Evidemment un mois plus tard des rumeurs se répandirent, venant des confins de l’empire, comme quoi l’armée ennemie se préparait à attaquer la citadelle impériale. Le moine appela alors tous les moines. Le jour où l’armée ennemie arriva en vue de la citadelle, le moine fit ranger tous ses frères assis en méditation en un cordon empêchant toute entrée. Comme il y avait beaucoup de moines dans l’empire à cette période, ce fut quasiment une nuée de moines silencieux, immobiles, le crâne rasé qui fit face à l’armée ennemie, tous prêts à mourir.

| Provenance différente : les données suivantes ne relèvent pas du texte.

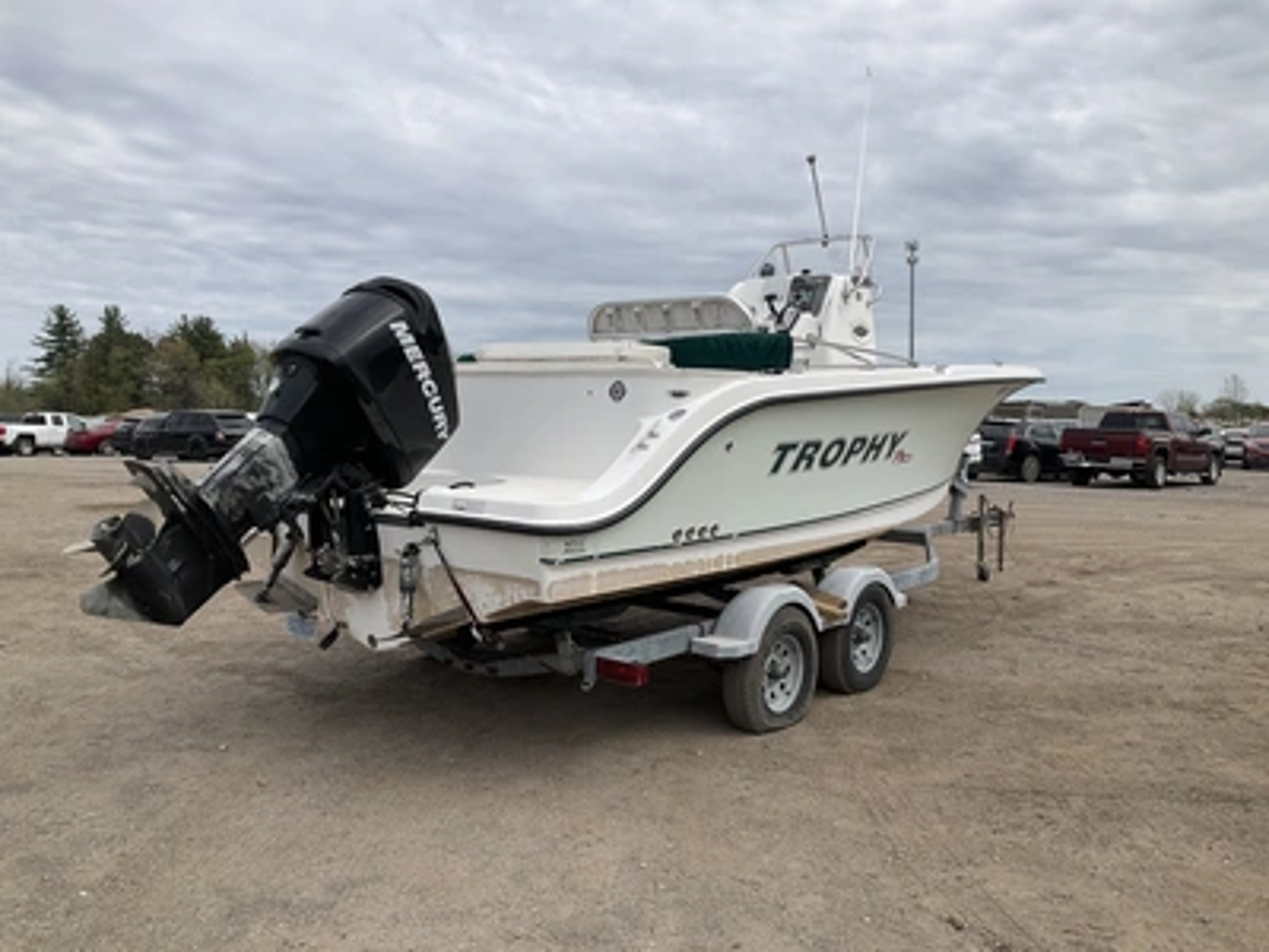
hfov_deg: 61.7
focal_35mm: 29
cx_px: 634
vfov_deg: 48.2
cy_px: 476
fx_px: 1063
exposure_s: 1/2538
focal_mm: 3
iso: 25
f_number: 1.8
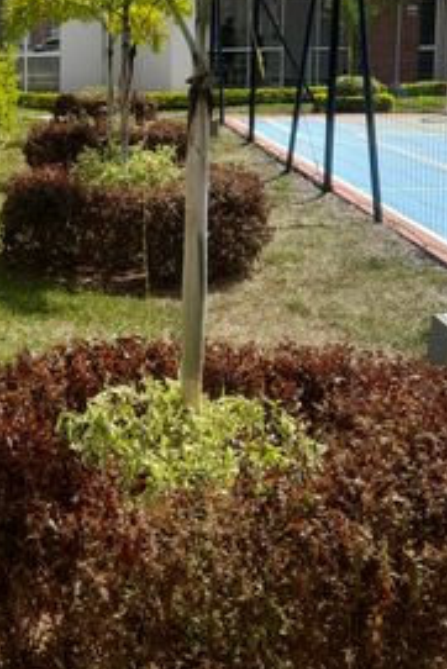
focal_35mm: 64
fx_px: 1190
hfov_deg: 20.7
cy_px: 157
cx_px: 12
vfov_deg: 30.8
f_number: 2
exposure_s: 1/563
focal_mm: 4.6
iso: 20
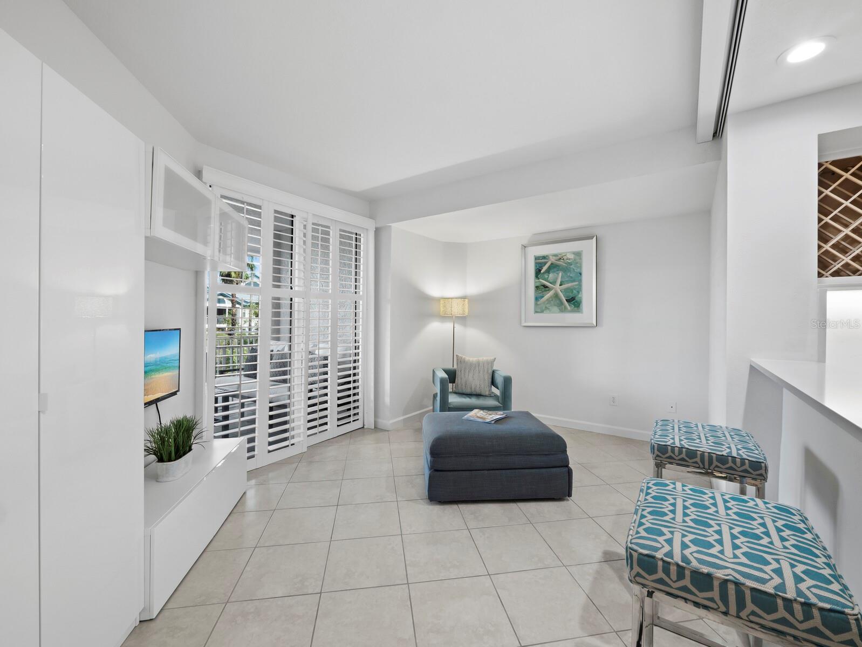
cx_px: 431
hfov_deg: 102.0
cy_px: 324
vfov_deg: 85.7
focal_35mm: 14
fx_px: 349
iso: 400
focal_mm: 7
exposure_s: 1/1.67
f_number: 11
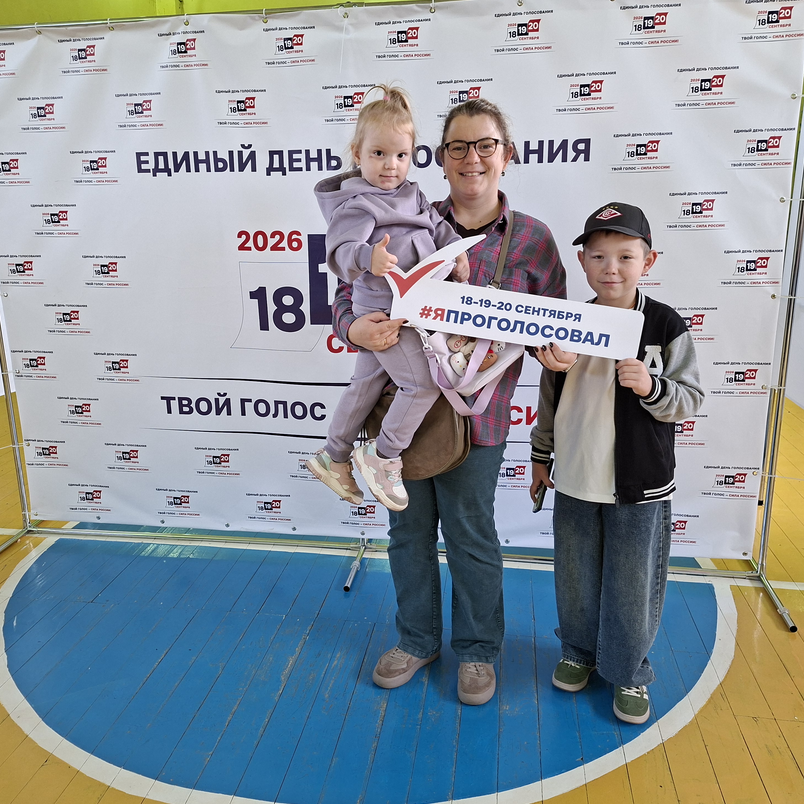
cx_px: 354
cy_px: 401
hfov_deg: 57.1
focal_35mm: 28
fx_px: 736
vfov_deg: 57.3
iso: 160
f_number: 1.8
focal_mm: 5.54
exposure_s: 1/100
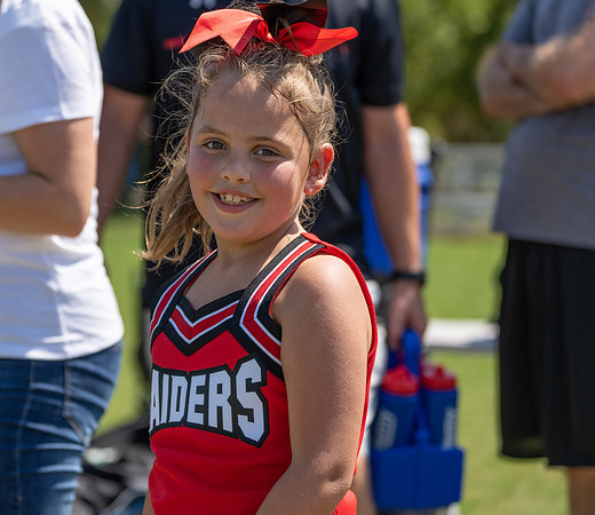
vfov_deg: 8.4
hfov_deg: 9.7
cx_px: 209
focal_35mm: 193
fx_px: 3518
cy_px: 258
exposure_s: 1/800
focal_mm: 164
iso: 125
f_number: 5.6
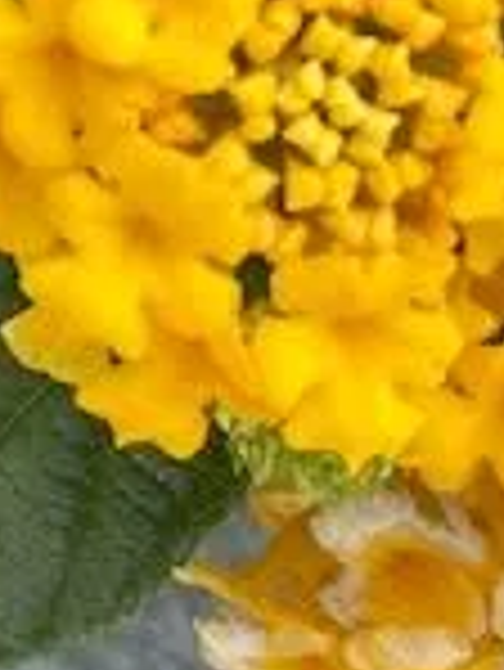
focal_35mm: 179
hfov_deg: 8.1
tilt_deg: -71.7
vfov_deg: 10.2
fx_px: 3470
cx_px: -310
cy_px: -697
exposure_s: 1/287
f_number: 1.6
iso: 32
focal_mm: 4.2
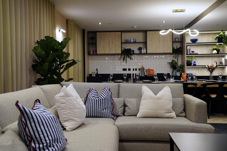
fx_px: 246
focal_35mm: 39
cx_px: 114
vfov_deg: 34.3
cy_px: 76
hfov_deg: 49.5
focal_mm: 39
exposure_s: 1/60
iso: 1000
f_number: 4
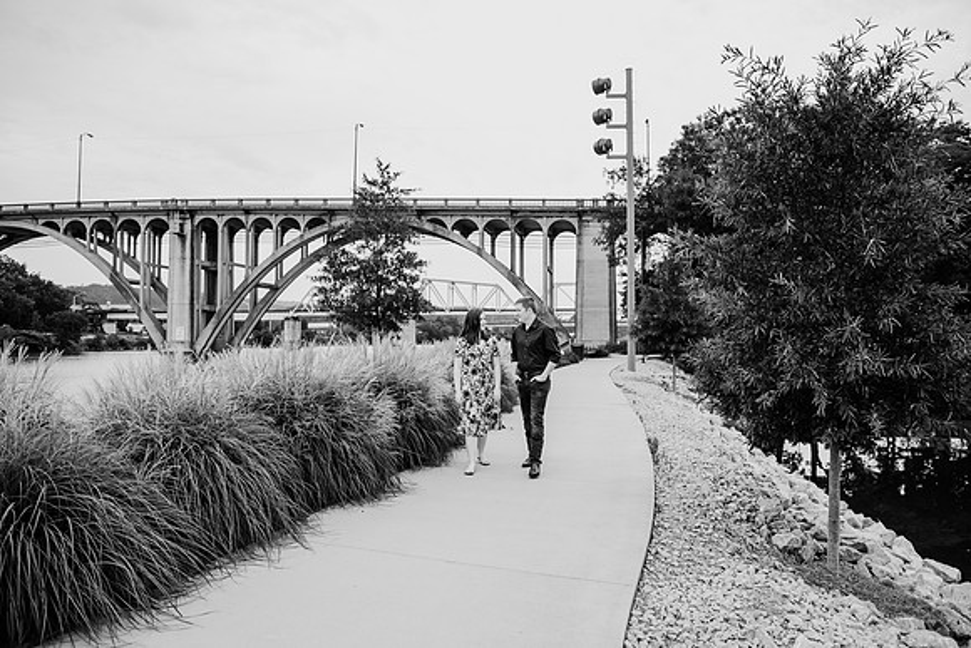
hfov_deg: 73.7
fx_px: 647
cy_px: 324
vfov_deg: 53.2
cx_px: 486
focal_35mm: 24
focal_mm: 24
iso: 200
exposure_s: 1/800
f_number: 2.8
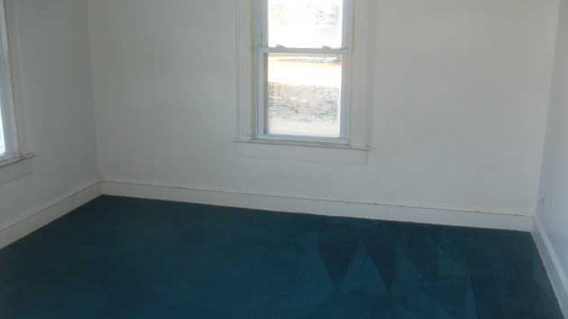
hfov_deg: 50.5
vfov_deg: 29.7
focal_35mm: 40
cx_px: 289
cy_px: 164
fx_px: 602
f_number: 2.8
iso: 200
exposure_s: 1/60
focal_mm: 6.3
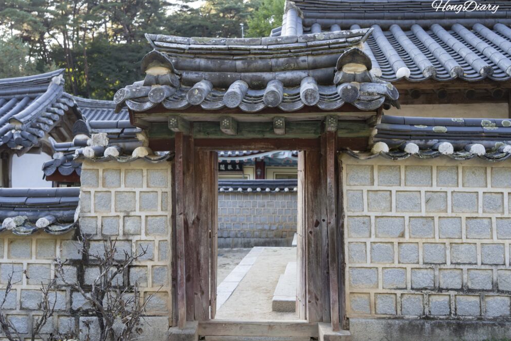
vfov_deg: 33.4
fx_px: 568
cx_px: 251
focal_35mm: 40
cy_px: 167
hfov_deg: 48.5
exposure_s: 1/160
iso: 500
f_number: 5
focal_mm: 39
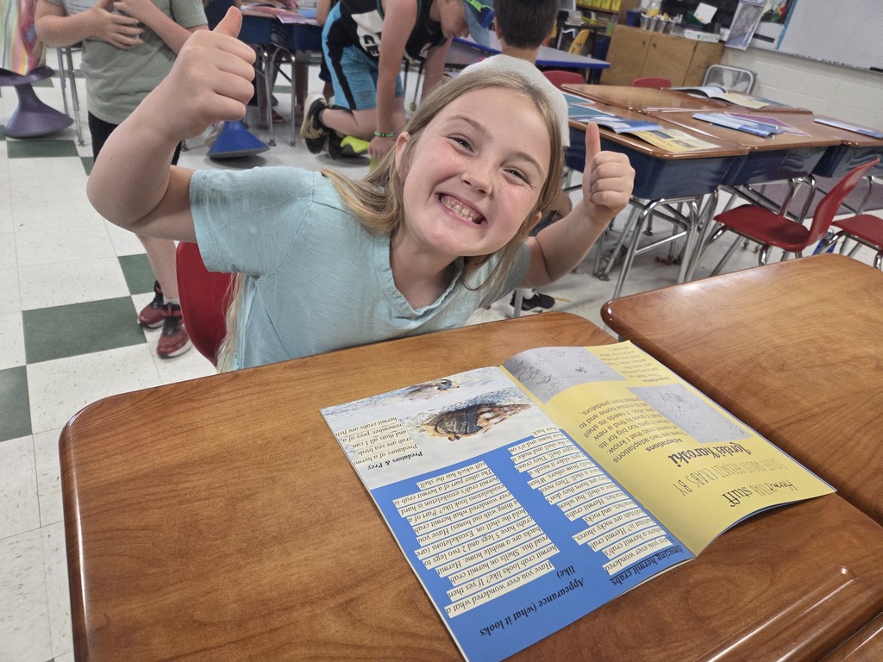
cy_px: 331
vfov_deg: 58.9
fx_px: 587
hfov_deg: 73.9
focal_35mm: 23
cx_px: 442
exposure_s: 1/120
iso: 500
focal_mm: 5.4
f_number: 1.8
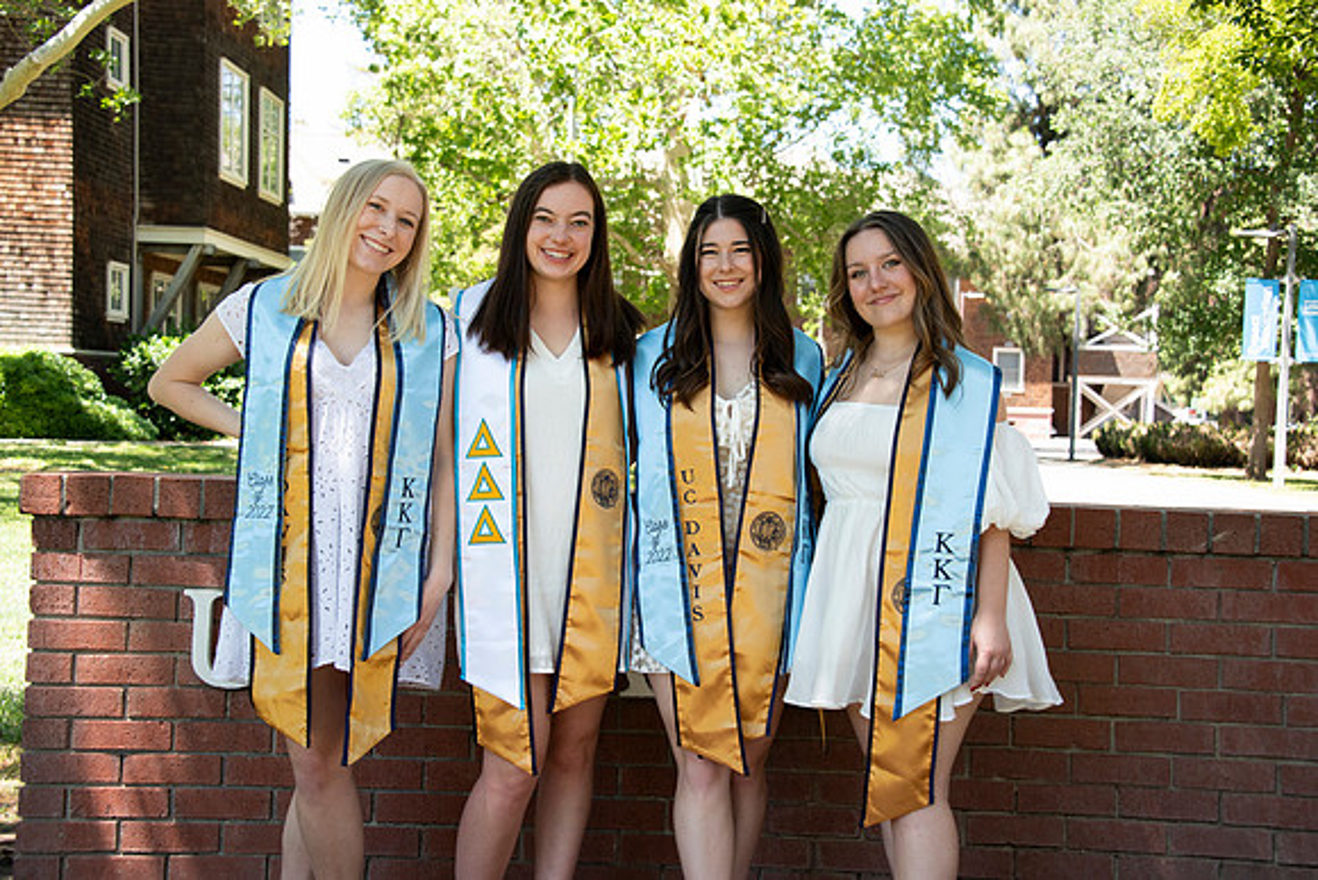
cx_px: 659
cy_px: 440
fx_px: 1758
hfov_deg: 41.1
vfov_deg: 28.1
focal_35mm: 48
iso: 640
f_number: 5.6
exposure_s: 1/320
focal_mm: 48
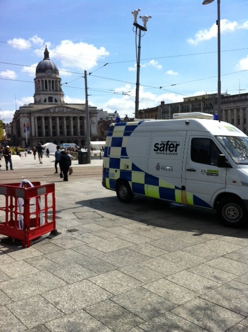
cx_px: 124
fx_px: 335
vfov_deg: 52.7
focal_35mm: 35
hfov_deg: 40.6
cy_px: 166
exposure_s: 1/2155
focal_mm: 3.85
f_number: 2.8
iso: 80
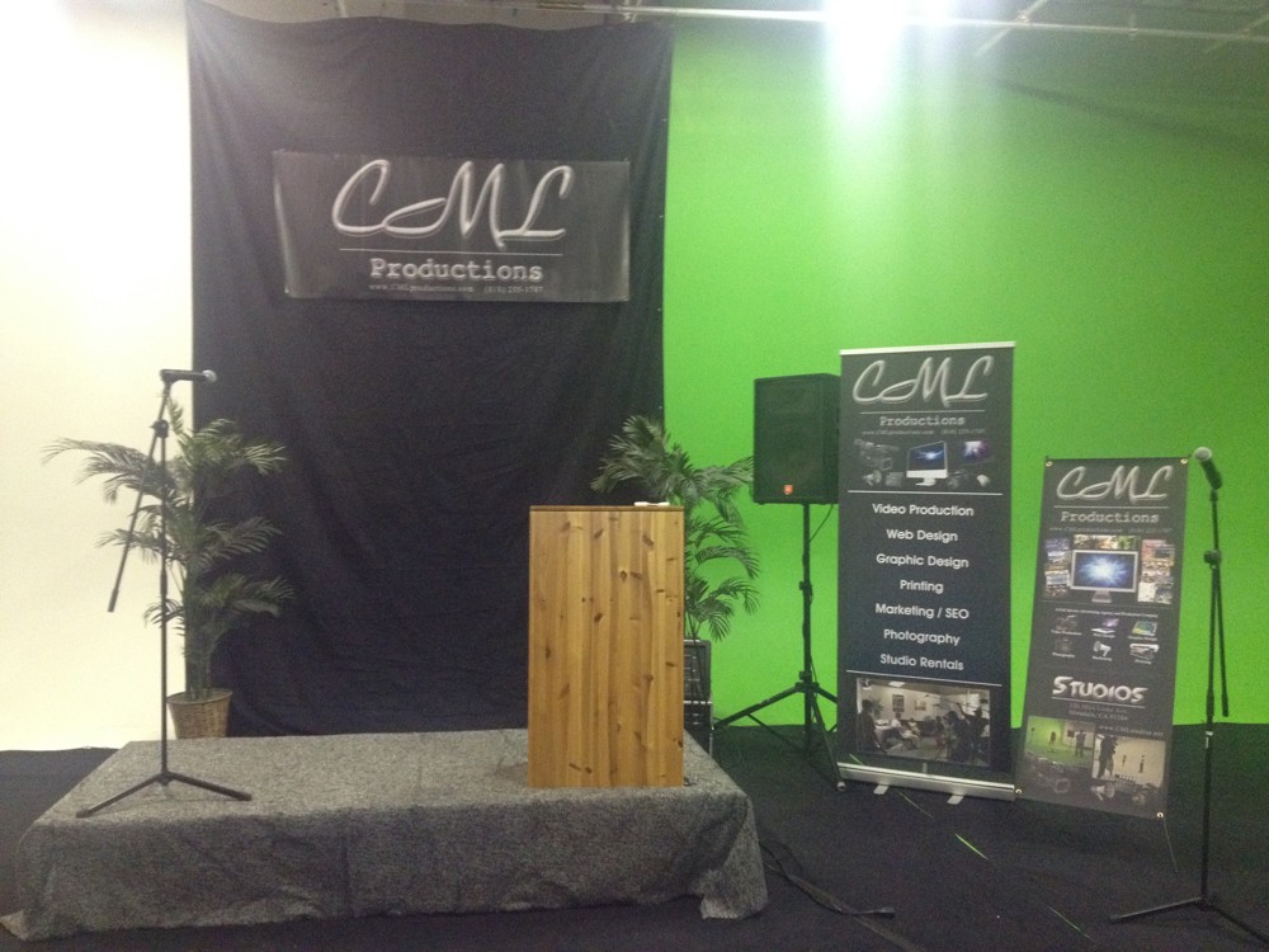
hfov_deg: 52.6
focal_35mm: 35
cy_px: 476
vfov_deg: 40.7
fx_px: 1283
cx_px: 634
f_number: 2.4
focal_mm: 4.28
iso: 500
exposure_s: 1/20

Lorsque le général adverse vit cela, il hésita. Cette masse de moines, de religieux impassibles l’impressionnait plus qu’il n’osait se l’avouer. Il ne se vit vraiment pas massacrer tous ces moines sans défense pour pénétrer dans la citadelle. Et d’autre part massacrer des moines était d’un très mauvais présage. Ses soldats eux-mêmes étaient paralysés devant une telle montagne immobile. Les moines ne bougeaient pas et ne regardaient même pas les soldats, ils étaient là mais comme dans une autre dimension. L’armée ennemie en fait prit peur. Le général sentant qu’il ne pourrait pas ordonner à ses soldats de se lancer à l’attaque contre des religieux paisibles, décide de faire demi-tour, l’empire fut sauvé.

Comme l’empire avait été sauvé de la famine et de la guerre, le moine retourna alors sans rien dire à sa hutte de branchages. Il fit un petit geste de la main signifiant que si jamais on avait à nouveau besoin de lui, il serait d’accord de sortir de sa méditation pour aider tout le monde. L’empereur voulut lui offrir des présents que le moine déclina poliment, en disant que lui-même n’avait aucun mérite, qu’il ne s’agissait que de la force et de la foi religieuse qu’il portait en lui. L’empereur lui-même comprit et pendant son règne protégea les moines qui purent vivre en paix.